Polycarbonate was originally developed for bulletproof glass and spacecraft visors, so its impact credentials are well established. Trivex, developed by PPG Industries, was engineered from the start to match that impact performance while improving optical quality. In high-velocity impact testing, both materials hold up. For most practical purposes, you can consider them equally safe.
Rimless and Semi-Rimless Frames
If you wear rimless or semi-rimless frames, Trivex is the better choice. These frame styles require drilling holes directly into the lens to attach mounting screws or wires. Trivex is a more flexible, tensile material that resists cracking and chipping around those drill points. Polycarbonate, despite being impact-resistant, is more brittle in a localized sense. It’s prone to developing stress fractures around drill mounts over time, which can eventually cause the lens to crack at the mounting point.
For full-frame glasses where the lens is fully supported by the frame rim, this difference doesn’t come into play.
UV Protection
This one’s a draw. Both Trivex and polycarbonate block 100% of UVA and UVB radiation as an inherent property of the material itself.
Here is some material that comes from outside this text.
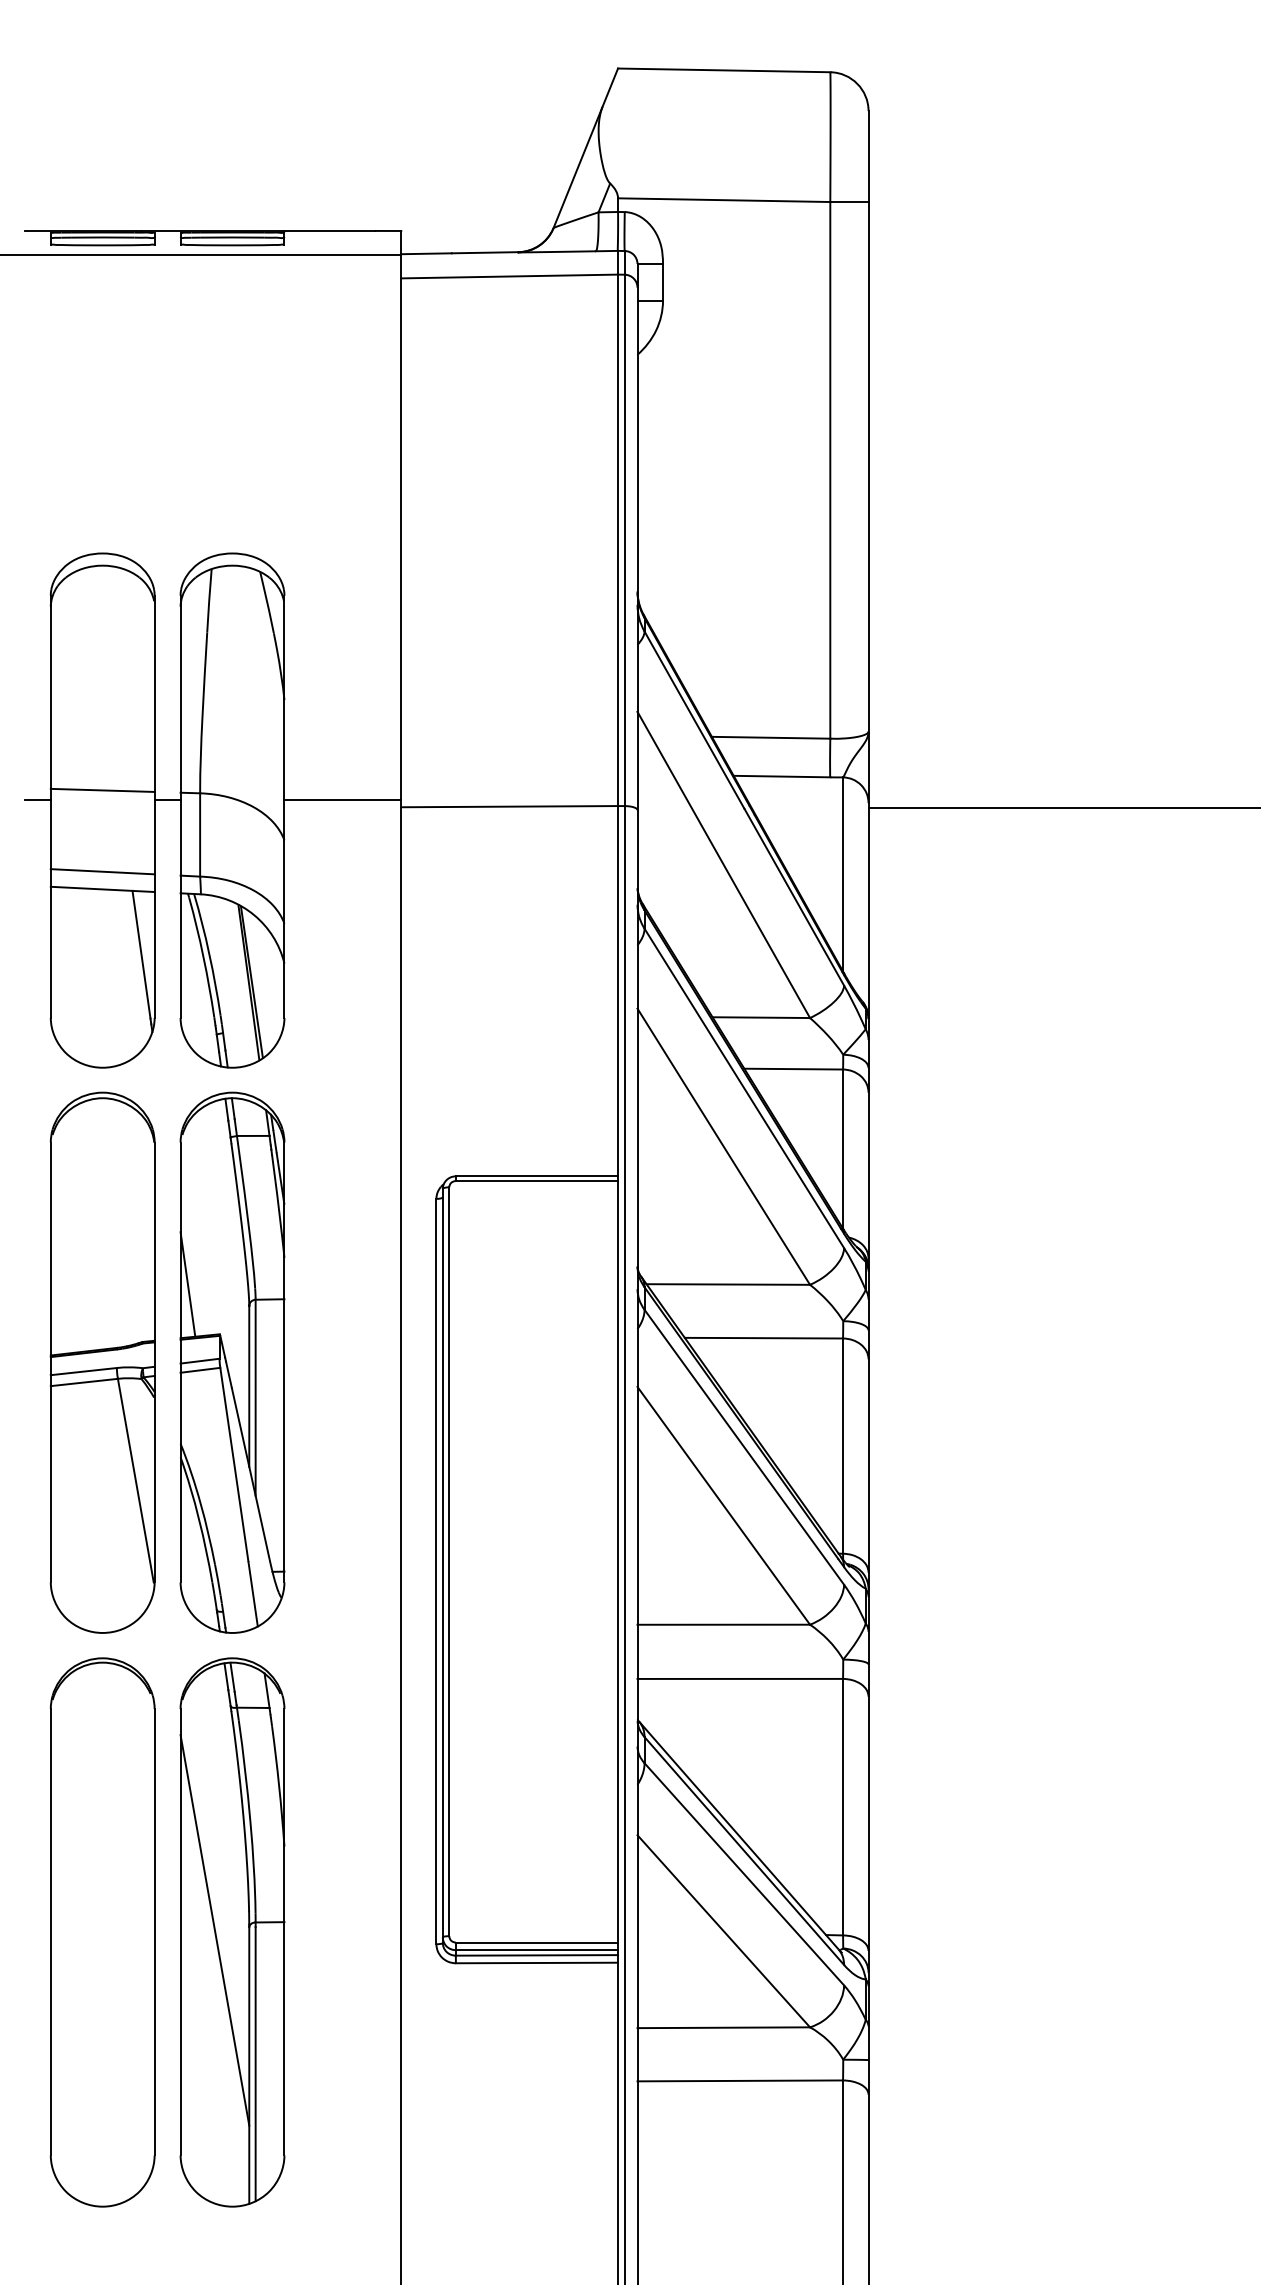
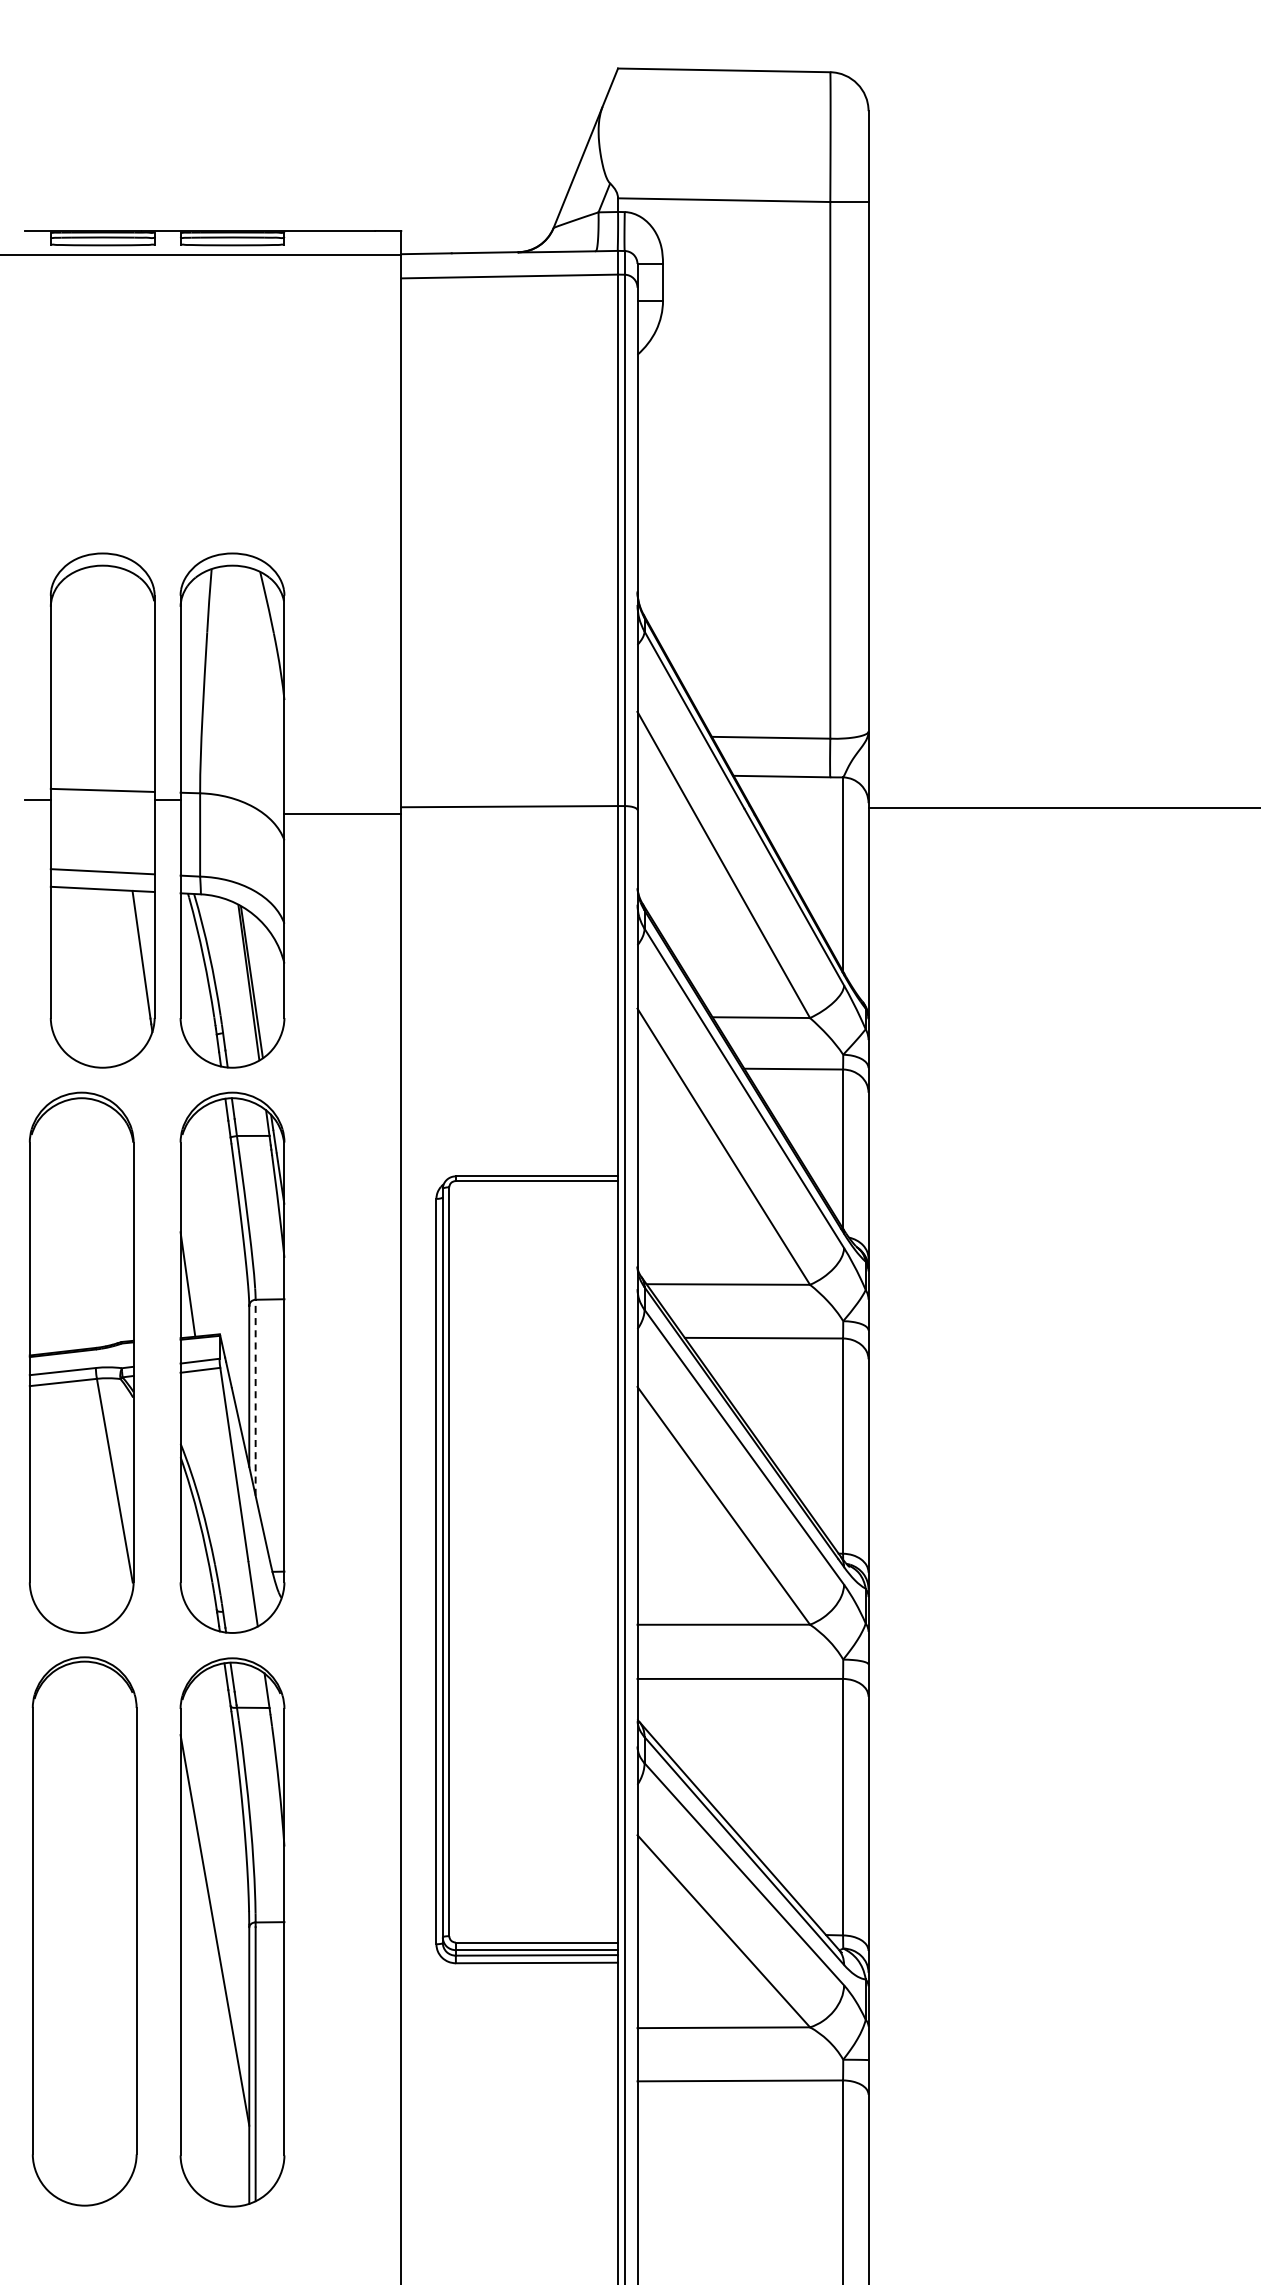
line at (342, 799) position: (342, 799) -> (342, 813)
part at (102, 1362) position: (102, 1362) -> (81, 1362)
line at (255, 1397): solid -> dashed
part at (102, 1932) position: (102, 1932) -> (84, 1931)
You don’t need a UV coating added to either lens. If sun protection is your primary concern, both materials have you covered equally.
Cost
Polycarbonate is the more affordable option. Trivex lenses typically cost more, though the exact premium varies by retailer and prescription. Polycarbonate has been on the market longer and is produced at a larger scale, which keeps its price lower. If you’re buying multiple pairs, outfitting kids who will outgrow their frames, or working within a tight budget, polycarbonate gives you impact resistance and UV protection at a lower price point.
The price gap narrows when you factor in coatings (anti-reflective, scratch-resistant, blue light filtering), which cost the same regardless of lens material. The base lens cost is where the difference lives.
Which One Should You Choose
Trivex is the stronger pick if you prioritize visual clarity, wear rimless frames, have a low to moderate prescription, or find yourself sensitive to optical distortion. It’s also worth the investment if you wear your glasses all day and value comfort from the lighter weight.
Polycarbonate makes more sense if you have a strong prescription and want the thinnest possible lens, if you’re on a budget, or if you need basic impact-resistant lenses for kids or sports where the frames will be replaced frequently anyway.
For children’s glasses specifically, polycarbonate remains the default recommendation at most optical shops because it’s thin, safe, and affordable. For adults who are willing to spend a bit more and want the sharpest vision possible, Trivex is generally the better-performing material.